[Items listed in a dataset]
◆ ◆ ◆
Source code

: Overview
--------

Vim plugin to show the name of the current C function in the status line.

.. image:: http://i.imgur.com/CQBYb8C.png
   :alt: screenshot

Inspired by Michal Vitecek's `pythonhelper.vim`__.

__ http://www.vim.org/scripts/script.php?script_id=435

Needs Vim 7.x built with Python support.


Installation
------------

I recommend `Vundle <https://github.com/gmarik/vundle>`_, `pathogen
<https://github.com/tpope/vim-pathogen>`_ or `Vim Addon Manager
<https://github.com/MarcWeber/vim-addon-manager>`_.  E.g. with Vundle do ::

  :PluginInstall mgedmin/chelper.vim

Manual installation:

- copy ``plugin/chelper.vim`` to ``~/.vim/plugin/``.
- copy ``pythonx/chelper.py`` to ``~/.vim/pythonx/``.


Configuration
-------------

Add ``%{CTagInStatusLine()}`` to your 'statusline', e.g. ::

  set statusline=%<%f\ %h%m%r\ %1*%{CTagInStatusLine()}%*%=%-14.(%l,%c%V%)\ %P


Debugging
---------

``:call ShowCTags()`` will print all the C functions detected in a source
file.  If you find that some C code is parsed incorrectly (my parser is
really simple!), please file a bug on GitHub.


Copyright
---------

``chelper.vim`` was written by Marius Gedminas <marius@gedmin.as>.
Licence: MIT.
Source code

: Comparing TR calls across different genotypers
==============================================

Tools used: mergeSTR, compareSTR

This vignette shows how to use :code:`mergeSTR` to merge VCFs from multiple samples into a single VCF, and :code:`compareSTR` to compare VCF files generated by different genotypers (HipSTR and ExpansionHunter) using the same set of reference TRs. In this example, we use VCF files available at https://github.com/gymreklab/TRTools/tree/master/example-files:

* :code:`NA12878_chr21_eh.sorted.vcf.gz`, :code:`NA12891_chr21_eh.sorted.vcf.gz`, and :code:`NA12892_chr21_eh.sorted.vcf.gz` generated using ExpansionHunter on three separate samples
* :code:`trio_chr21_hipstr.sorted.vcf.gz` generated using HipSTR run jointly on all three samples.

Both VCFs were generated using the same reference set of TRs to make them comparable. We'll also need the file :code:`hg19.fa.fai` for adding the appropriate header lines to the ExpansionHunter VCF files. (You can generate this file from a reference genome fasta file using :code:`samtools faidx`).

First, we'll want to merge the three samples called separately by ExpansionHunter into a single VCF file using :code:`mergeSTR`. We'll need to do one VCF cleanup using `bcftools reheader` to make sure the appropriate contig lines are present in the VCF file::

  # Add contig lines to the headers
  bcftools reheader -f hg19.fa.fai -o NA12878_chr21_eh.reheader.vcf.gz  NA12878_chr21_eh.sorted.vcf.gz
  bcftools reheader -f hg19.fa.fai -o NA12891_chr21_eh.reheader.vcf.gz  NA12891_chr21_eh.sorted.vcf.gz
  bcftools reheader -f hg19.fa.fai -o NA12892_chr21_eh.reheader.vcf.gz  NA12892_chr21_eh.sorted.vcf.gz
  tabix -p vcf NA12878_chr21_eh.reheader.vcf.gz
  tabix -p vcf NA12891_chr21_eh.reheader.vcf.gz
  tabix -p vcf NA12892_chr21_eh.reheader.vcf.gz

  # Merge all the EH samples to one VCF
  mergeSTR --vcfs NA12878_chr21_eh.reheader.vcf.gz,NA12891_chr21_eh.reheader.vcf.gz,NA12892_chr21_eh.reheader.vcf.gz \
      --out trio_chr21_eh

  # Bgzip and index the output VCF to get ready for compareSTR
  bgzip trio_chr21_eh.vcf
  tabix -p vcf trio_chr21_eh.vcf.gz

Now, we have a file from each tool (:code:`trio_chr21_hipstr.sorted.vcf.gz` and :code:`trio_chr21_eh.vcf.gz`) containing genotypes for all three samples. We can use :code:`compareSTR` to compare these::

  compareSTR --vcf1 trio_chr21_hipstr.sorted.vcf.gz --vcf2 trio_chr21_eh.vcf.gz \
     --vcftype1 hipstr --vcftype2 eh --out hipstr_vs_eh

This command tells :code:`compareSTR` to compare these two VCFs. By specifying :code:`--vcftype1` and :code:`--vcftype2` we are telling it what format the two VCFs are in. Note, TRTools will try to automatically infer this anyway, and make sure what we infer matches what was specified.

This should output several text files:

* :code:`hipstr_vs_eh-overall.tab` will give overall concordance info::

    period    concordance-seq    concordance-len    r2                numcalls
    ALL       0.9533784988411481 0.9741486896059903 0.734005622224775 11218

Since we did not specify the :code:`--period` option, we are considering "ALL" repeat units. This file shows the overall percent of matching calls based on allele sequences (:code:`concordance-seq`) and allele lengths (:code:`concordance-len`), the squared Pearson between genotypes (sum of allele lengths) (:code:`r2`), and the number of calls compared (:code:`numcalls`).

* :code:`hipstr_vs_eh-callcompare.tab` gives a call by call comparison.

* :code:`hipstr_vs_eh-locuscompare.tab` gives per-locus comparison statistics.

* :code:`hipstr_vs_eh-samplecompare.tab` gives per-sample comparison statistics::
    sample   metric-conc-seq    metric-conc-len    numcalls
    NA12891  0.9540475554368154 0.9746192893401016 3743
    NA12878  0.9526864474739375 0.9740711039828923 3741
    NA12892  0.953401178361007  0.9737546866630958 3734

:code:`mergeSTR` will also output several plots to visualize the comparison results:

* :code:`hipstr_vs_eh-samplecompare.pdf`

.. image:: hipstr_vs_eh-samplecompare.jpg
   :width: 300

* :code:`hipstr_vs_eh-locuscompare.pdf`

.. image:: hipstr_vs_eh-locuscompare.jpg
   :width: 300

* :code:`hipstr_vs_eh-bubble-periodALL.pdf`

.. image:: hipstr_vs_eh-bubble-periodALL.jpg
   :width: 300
◆ ◆ ◆
Copy out all of the records verbatim.

* Task solution:
Source code

: Overview
--------

Vim plugin to show the name of the current C function in the status line.

.. image:: http://i.imgur.com/CQBYb8C.png
   :alt: screenshot

Inspired by Michal Vitecek's `pythonhelper.vim`__.

__ http://www.vim.org/scripts/script.php?script_id=435

Needs Vim 7.x built with Python support.


Installation
------------

I recommend `Vundle <https://github.com/gmarik/vundle>`_, `pathogen
<https://github.com/tpope/vim-pathogen>`_ or `Vim Addon Manager
<https://github.com/MarcWeber/vim-addon-manager>`_.  E.g. with Vundle do ::

  :PluginInstall mgedmin/chelper.vim

Manual installation:

- copy ``plugin/chelper.vim`` to ``~/.vim/plugin/``.
- copy ``pythonx/chelper.py`` to ``~/.vim/pythonx/``.


Configuration
-------------

Add ``%{CTagInStatusLine()}`` to your 'statusline', e.g. ::

  set statusline=%<%f\ %h%m%r\ %1*%{CTagInStatusLine()}%*%=%-14.(%l,%c%V%)\ %P


Debugging
---------

``:call ShowCTags()`` will print all the C functions detected in a source
file.  If you find that some C code is parsed incorrectly (my parser is
really simple!), please file a bug on GitHub.


Copyright
---------

``chelper.vim`` was written by Marius Gedminas <marius@gedmin.as>.
Licence: MIT.
Source code

: Comparing TR calls across different genotypers
==============================================

Tools used: mergeSTR, compareSTR

This vignette shows how to use :code:`mergeSTR` to merge VCFs from multiple samples into a single VCF, and :code:`compareSTR` to compare VCF files generated by different genotypers (HipSTR and ExpansionHunter) using the same set of reference TRs. In this example, we use VCF files available at https://github.com/gymreklab/TRTools/tree/master/example-files:

* :code:`NA12878_chr21_eh.sorted.vcf.gz`, :code:`NA12891_chr21_eh.sorted.vcf.gz`, and :code:`NA12892_chr21_eh.sorted.vcf.gz` generated using ExpansionHunter on three separate samples
* :code:`trio_chr21_hipstr.sorted.vcf.gz` generated using HipSTR run jointly on all three samples.

Both VCFs were generated using the same reference set of TRs to make them comparable. We'll also need the file :code:`hg19.fa.fai` for adding the appropriate header lines to the ExpansionHunter VCF files. (You can generate this file from a reference genome fasta file using :code:`samtools faidx`).

First, we'll want to merge the three samples called separately by ExpansionHunter into a single VCF file using :code:`mergeSTR`. We'll need to do one VCF cleanup using `bcftools reheader` to make sure the appropriate contig lines are present in the VCF file::

  # Add contig lines to the headers
  bcftools reheader -f hg19.fa.fai -o NA12878_chr21_eh.reheader.vcf.gz  NA12878_chr21_eh.sorted.vcf.gz
  bcftools reheader -f hg19.fa.fai -o NA12891_chr21_eh.reheader.vcf.gz  NA12891_chr21_eh.sorted.vcf.gz
  bcftools reheader -f hg19.fa.fai -o NA12892_chr21_eh.reheader.vcf.gz  NA12892_chr21_eh.sorted.vcf.gz
  tabix -p vcf NA12878_chr21_eh.reheader.vcf.gz
  tabix -p vcf NA12891_chr21_eh.reheader.vcf.gz
  tabix -p vcf NA12892_chr21_eh.reheader.vcf.gz

  # Merge all the EH samples to one VCF
  mergeSTR --vcfs NA12878_chr21_eh.reheader.vcf.gz,NA12891_chr21_eh.reheader.vcf.gz,NA12892_chr21_eh.reheader.vcf.gz \
      --out trio_chr21_eh

  # Bgzip and index the output VCF to get ready for compareSTR
  bgzip trio_chr21_eh.vcf
  tabix -p vcf trio_chr21_eh.vcf.gz

Now, we have a file from each tool (:code:`trio_chr21_hipstr.sorted.vcf.gz` and :code:`trio_chr21_eh.vcf.gz`) containing genotypes for all three samples. We can use :code:`compareSTR` to compare these::

  compareSTR --vcf1 trio_chr21_hipstr.sorted.vcf.gz --vcf2 trio_chr21_eh.vcf.gz \
     --vcftype1 hipstr --vcftype2 eh --out hipstr_vs_eh

This command tells :code:`compareSTR` to compare these two VCFs. By specifying :code:`--vcftype1` and :code:`--vcftype2` we are telling it what format the two VCFs are in. Note, TRTools will try to automatically infer this anyway, and make sure what we infer matches what was specified.

This should output several text files:

* :code:`hipstr_vs_eh-overall.tab` will give overall concordance info::

    period    concordance-seq    concordance-len    r2                numcalls
    ALL       0.9533784988411481 0.9741486896059903 0.734005622224775 11218

Since we did not specify the :code:`--period` option, we are considering "ALL" repeat units. This file shows the overall percent of matching calls based on allele sequences (:code:`concordance-seq`) and allele lengths (:code:`concordance-len`), the squared Pearson between genotypes (sum of allele lengths) (:code:`r2`), and the number of calls compared (:code:`numcalls`).

* :code:`hipstr_vs_eh-callcompare.tab` gives a call by call comparison.

* :code:`hipstr_vs_eh-locuscompare.tab` gives per-locus comparison statistics.

* :code:`hipstr_vs_eh-samplecompare.tab` gives per-sample comparison statistics::
    sample   metric-conc-seq    metric-conc-len    numcalls
    NA12891  0.9540475554368154 0.9746192893401016 3743
    NA12878  0.9526864474739375 0.9740711039828923 3741
    NA12892  0.953401178361007  0.9737546866630958 3734

:code:`mergeSTR` will also output several plots to visualize the comparison results:

* :code:`hipstr_vs_eh-samplecompare.pdf`

.. image:: hipstr_vs_eh-samplecompare.jpg
   :width: 300

* :code:`hipstr_vs_eh-locuscompare.pdf`

.. image:: hipstr_vs_eh-locuscompare.jpg
   :width: 300

* :code:`hipstr_vs_eh-bubble-periodALL.pdf`

.. image:: hipstr_vs_eh-bubble-periodALL.jpg
   :width: 300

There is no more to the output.